The Platinum Rule: don't do unto others as you wouldn't have them do unto you.
Well... I wouldn't want my neighbor's wife to AVOID sending me naked pictures of herself, so I'd better not avoid sending her dick pics.
The Diamond Rule: don't do unto others as they wouldn't have you do unto them.
Well, shit.
Why do moral philosophers spend so much time and effort trying to define "the good", when we can just ask people directly what they want or don't want? Of course, one person's wants can be another person's not-wants, but surely there's a way to figure out which wants get priority. Hypothetically, if we could objectively measure how badly people want or don't want things, we could rank their preferences in terms of their severity. Basic needs would obviously be near the top of the list, and would necessarily be higher than preferences that violate someone else's rights or do harm. All other things being equal, my desire not to be deprived of my belongings would be much higher than your desire for my belongings. It seems to work, but I wonder what the answer would be if someone wanted my belongings really, really badly? Is it possible for their want to be more severe than my not-want in that case?
One way to find out would be to look at the consequences of prioritizing one over the other, and satisfy whatever preference results in the least number of additional unsatisfied preferences (again, taking severity into account). Robbing me of my belongings would cause a lot of other important preferences, both mine and my family's, to go unsatisfied. It's hard to imagine a scenario where not letting someone have all my belongings would rise to that level of deprivation. Let's try anyway.
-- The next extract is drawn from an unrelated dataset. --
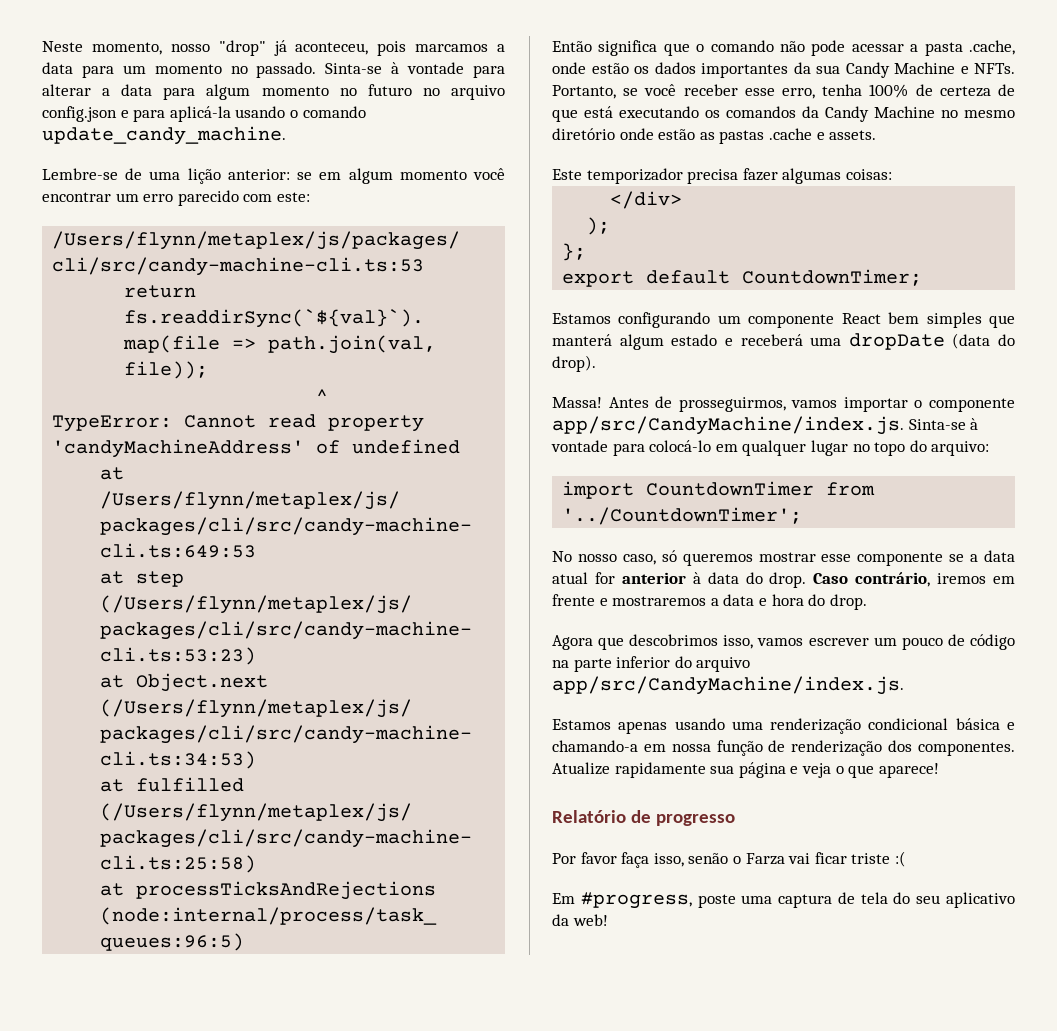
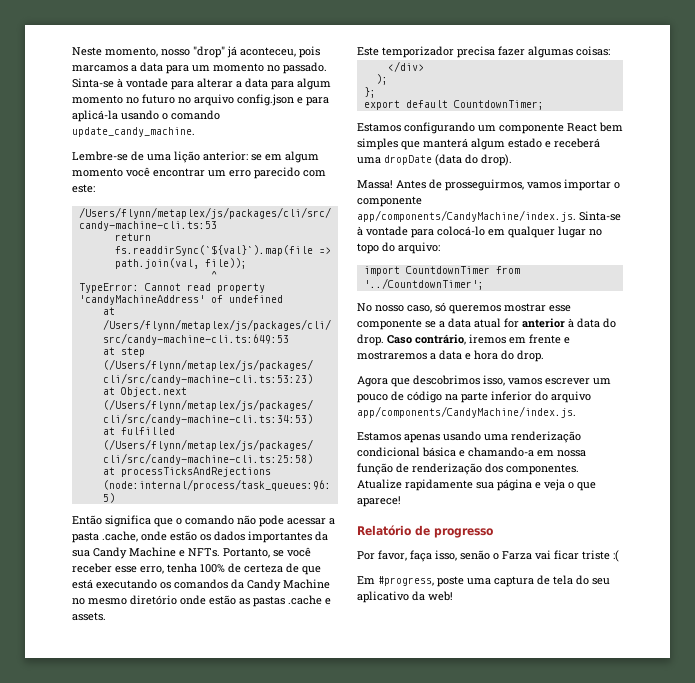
[552,416,904,435] app/src/CandyMachine/index.js. -> [357,210,576,222] app/components/CandyMachine/index.js.
[552,676,904,695] app/src/CandyMachine/index.js. -> [357,406,576,418] app/components/CandyMachine/index.js.
[580,852,617,864] favor -> [378,550,407,561] favor,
Imagine that if he doesn't get what he wants--which in this case is my belongings--a much larger number of people will undergo a more severe frustration of their own preferences. Taken to this extreme, I think I'd be obliged to give him my belongings if it were the only way to avert this eventuality. It's only a hypothetical anyway, but at least it doesn't damage the original premise even when it's stretched to absurd lengths.
Preference morality has the advantage of being the closest we can get to a truly objective system, because there exists definite information about what people would rather not be the case, even if it needs to be sought out. It's not like pleasure vs. pain systems, where you have to account for people who would like a certain balance of the two, people who are masochists, and so on. Those problems all disappear if you just go by what each individual actually says they would prefer. There's something inherently bad, from the perspective of a given person, about having a want or a need go unsatisfied. Even if that want is something meta, like the want to be denied satisfaction for a while so it will be extra good when I finally get it. That counts too.
The endgame of this system is interesting to consider. If a perfect world is one where everybody has what they want, then a perfect world is one where there are no unsatisfied preferences. This means that there is no advantage to wanting something and then getting it, compared to not wanting it in the first place. Either way, you don't have any more wants or needs. But the logical extension of this principle is a world without wanters, without preferrers. It reveals the truth about our unfortunate condition, as minds capable of feeling the gap between reality and a model of reality we conceive as better in some way. The source of all our problems is that gap, and our ability to discern it (actually, we create it, by making up models of reality and judging them as better than the real thing). Even if you don't accept preference morality, it can be instructive to ruminate on this point: if there is anything like natural evil in the world, it isn't an external force, it's the conscious mind itself, anything with the ability to react with felt negativity to a state of affairs it does not want.